**** 待处理材料

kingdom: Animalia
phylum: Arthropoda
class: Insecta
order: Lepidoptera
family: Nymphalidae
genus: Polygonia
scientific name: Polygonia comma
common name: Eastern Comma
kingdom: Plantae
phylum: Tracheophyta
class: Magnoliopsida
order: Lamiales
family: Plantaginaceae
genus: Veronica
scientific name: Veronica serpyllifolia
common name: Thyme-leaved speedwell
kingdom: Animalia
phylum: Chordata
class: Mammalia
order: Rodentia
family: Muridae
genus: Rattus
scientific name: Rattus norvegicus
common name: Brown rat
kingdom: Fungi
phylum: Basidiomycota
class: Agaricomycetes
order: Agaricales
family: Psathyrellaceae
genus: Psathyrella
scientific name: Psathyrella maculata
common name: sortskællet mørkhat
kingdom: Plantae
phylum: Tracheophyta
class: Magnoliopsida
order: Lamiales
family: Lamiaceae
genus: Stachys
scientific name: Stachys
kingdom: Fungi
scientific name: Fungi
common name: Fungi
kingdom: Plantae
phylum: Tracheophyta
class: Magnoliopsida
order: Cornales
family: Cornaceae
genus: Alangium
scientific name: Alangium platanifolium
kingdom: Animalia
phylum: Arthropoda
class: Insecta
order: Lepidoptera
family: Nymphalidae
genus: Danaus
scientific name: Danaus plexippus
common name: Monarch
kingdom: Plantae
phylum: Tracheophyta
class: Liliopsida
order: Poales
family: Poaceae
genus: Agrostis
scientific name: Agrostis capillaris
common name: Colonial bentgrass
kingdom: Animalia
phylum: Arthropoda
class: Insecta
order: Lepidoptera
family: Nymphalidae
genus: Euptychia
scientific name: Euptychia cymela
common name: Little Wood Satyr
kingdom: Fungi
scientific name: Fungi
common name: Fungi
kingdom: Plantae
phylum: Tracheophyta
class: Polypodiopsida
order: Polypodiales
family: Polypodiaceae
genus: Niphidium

********

改写以上全部材料的各行，将其中的“common name”一律替换为“vernacular name”，其余内容保持不变。

- **书面回复**
kingdom: Animalia
phylum: Arthropoda
class: Insecta
order: Lepidoptera
family: Nymphalidae
genus: Polygonia
scientific name: Polygonia comma
vernacular name: Eastern Comma
kingdom: Plantae
phylum: Tracheophyta
class: Magnoliopsida
order: Lamiales
family: Plantaginaceae
genus: Veronica
scientific name: Veronica serpyllifolia
vernacular name: Thyme-leaved speedwell
kingdom: Animalia
phylum: Chordata
class: Mammalia
order: Rodentia
family: Muridae
genus: Rattus
scientific name: Rattus norvegicus
vernacular name: Brown rat
kingdom: Fungi
phylum: Basidiomycota
class: Agaricomycetes
order: Agaricales
family: Psathyrellaceae
genus: Psathyrella
scientific name: Psathyrella maculata
vernacular name: sortskællet mørkhat
kingdom: Plantae
phylum: Tracheophyta
class: Magnoliopsida
order: Lamiales
family: Lamiaceae
genus: Stachys
scientific name: Stachys
kingdom: Fungi
scientific name: Fungi
vernacular name: Fungi
kingdom: Plantae
phylum: Tracheophyta
class: Magnoliopsida
order: Cornales
family: Cornaceae
genus: Alangium
scientific name: Alangium platanifolium
kingdom: Animalia
phylum: Arthropoda
class: Insecta
order: Lepidoptera
family: Nymphalidae
genus: Danaus
scientific name: Danaus plexippus
vernacular name: Monarch
kingdom: Plantae
phylum: Tracheophyta
class: Liliopsida
order: Poales
family: Poaceae
genus: Agrostis
scientific name: Agrostis capillaris
vernacular name: Colonial bentgrass
kingdom: Animalia
phylum: Arthropoda
class: Insecta
order: Lepidoptera
family: Nymphalidae
genus: Euptychia
scientific name: Euptychia cymela
vernacular name: Little Wood Satyr
kingdom: Fungi
scientific name: Fungi
vernacular name: Fungi
kingdom: Plantae
phylum: Tracheophyta
class: Polypodiopsida
order: Polypodiales
family: Polypodiaceae
genus: Niphidium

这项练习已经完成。